----- Input material -----
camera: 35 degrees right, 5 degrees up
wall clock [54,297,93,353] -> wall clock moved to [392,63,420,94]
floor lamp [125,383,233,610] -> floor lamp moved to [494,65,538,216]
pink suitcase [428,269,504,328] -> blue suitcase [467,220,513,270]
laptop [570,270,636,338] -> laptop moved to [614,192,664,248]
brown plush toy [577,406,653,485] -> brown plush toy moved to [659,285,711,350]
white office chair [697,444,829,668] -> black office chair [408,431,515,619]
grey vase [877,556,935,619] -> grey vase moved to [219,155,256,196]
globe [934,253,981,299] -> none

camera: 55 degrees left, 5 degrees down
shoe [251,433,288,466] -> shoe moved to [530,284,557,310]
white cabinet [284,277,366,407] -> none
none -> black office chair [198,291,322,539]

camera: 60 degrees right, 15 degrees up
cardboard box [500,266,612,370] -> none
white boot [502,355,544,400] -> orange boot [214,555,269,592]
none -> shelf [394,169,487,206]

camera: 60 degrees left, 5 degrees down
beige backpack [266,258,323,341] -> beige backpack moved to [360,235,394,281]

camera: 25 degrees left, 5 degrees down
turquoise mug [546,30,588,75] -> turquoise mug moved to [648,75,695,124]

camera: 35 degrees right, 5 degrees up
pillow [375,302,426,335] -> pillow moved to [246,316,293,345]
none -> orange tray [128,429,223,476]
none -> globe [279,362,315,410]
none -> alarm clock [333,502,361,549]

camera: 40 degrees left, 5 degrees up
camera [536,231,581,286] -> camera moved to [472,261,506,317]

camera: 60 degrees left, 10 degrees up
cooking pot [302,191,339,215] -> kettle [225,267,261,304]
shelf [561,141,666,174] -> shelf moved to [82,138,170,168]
-----
The range runs from the line above containing "brown plush toy [577,406,653,485]" to the line containing "beige backpack [266,258,323,341]", inclusive. Restate those lines word for word and no others.

Result for this exercise:
brown plush toy [577,406,653,485] -> brown plush toy moved to [659,285,711,350]
white office chair [697,444,829,668] -> black office chair [408,431,515,619]
grey vase [877,556,935,619] -> grey vase moved to [219,155,256,196]
globe [934,253,981,299] -> none

camera: 55 degrees left, 5 degrees down
shoe [251,433,288,466] -> shoe moved to [530,284,557,310]
white cabinet [284,277,366,407] -> none
none -> black office chair [198,291,322,539]

camera: 60 degrees right, 15 degrees up
cardboard box [500,266,612,370] -> none
white boot [502,355,544,400] -> orange boot [214,555,269,592]
none -> shelf [394,169,487,206]

camera: 60 degrees left, 5 degrees down
beige backpack [266,258,323,341] -> beige backpack moved to [360,235,394,281]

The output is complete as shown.